:: Activities ::
(1) Please write out the part of the judgment excerpt starting with "The appellant’s younger" and going on through "of these counts.".
(2) What offense led to the appellant's suspended prison sentence in March 2019, according to the judgment excerpt?
(3) Carry on the judgment excerpt from the point where its final sentence ends.
══ Passage
The offending against his daughters began in 2011 when the appellant was 25 years old and his older daughter was aged 5. It continued until she was 12. All the offending took place in the family home, or at his parents’ home when the family were residing there temporarily before moving to a new home, and then in that new house. The offences continued after the appellant split up from his wife and he was living with his parents. There were four counts of assault by digital penetration of a child under 13 when she was aged between 5 and 9 (counts 10, 11, 12, 16), one count when he committed such an offence by performing oral sex on her when she was 8 or 9 (count 18) and a further count of assault by digital penetration when she was 10 or 11 and they were in the new house (count 20). He was sentenced to concurrent terms of 15 years’ imprisonment for each of these offences. There were also occasions when the applicant sexually assaulted her when she was under 13, the counts representing the different forms of such abuse, being acts of penetrating her mouth with his tongue (counts 13, 22 and 24), using a vibrator on the outside of her vagina (count 14), or grinding his genitals against her in an act of simulated sex (counts 19, 21 and 23). He was sentenced to concurrent terms of 7 years’ imprisonment for each of these offences. There were occasions when she was aged between 5 and 9 when he also forced her to masturbate him (counts 15 and 17), for which he was sentenced to concurrent terms of 10 years’ imprisonment. Finally, when she was 11, he attempted to rape her vaginally (count 25). A concurrent extended sentence of 40 years was imposed for that offence.
The appellant’s younger daughter was aged 5-8 years when he sexually abused her. He was 30-33 years of age at the time. The abuse began in 2017. He digitally penetrated her vagina when they were living at his parents’ home (counts 26 and 27) and then in his girlfriend’s home after he separated from his wife (counts 30 and 31), for which he was sentenced to concurrent terms of 15 years’ imprisonment. He also sexually assaulted her by kissing her and putting his tongue in her mouth, both at his parents’ house (counts 28 and 29) and at his girlfriend’s house (counts 32 and 33), and was sentenced to concurrent terms of 4 years on each of these counts.
The appellant had a number of previous convictions, principally for road traffic offences and breaches of court orders. In March 2019 he received a suspended sentence of imprisonment, with a requirement of unpaid work, for an offence of arson. He had never served an immediate custodial sentence.
════
══ Information supplied
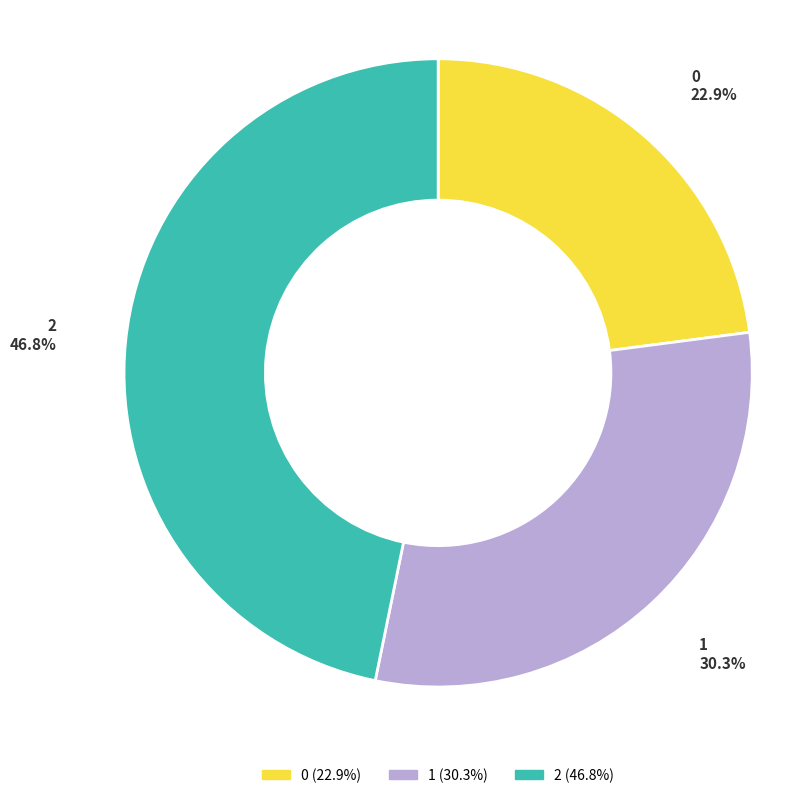

To the nearest percent, what is the combined percentage of 0 and 2?

70%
════
:: Task-by-task outputs ::
(1)
The appellant’s younger daughter was aged 5-8 years when he sexually abused her. He was 30-33 years of age at the time. The abuse began in 2017. He digitally penetrated her vagina when they were living at his parents’ home (counts 26 and 27) and then in his girlfriend’s home after he separated from his wife (counts 30 and 31), for which he was sentenced to concurrent terms of 15 years’ imprisonment. He also sexually assaulted her by kissing her and putting his tongue in her mouth, both at his parents’ house (counts 28 and 29) and at his girlfriend’s house (counts 32 and 33), and was sentenced to concurrent terms of 4 years on each of these counts.

(2) Arson.

(3)
The judge found the appellant to be dangerous. He relied on the evidence of the appellant’s repeatedly having sexually abused his victims, undeterred by the distress he caused or by making his sister-in-law pregnant; and on his previous convictions, in particular the conviction for arson at his brother’s home, which demonstrated his callousness and lack of empathy. The judge was fortified in his conclusion by the view of the author of the pre-sentence report, who assessed the appellant as presenting a high risk of sexual harm to any female to whom he had access. He indicated that he had come close to passing a life sentence. Plainly, the judge was entitled to find the appellant dangerous, and there is no challenge to that finding, or to the imposition of an extended sentence.
On behalf of the appellant, Mr Wright KC makes the preliminary point that the judge appeared to sentence on the basis of the evidence of the complainants, in particular his wife and sister-in-law, as to the number of occasions offences were committed, rather on the particularised offences of which he was convicted by the jury, which were limited specific and multi-incident counts. We agree that some of the sentencing remarks can be understood in that way. The cardinal rule is that a judge may only sentence for offences of which the accused has been convicted or which he has asked to be taken into consideration: see R v Canavan [1998] 1 Cr App R 79 and, more recently, R v A [2015] EWCA Crim 177, [2015] 2 Cr App R (S) 12 at [43]. In the circumstances of this case, however, we do not consider the difference as to the totality of the number of the offences of which he was convicted and the greater number referred to by the judge of itself to be sufficient to impact upon the appropriate sentences.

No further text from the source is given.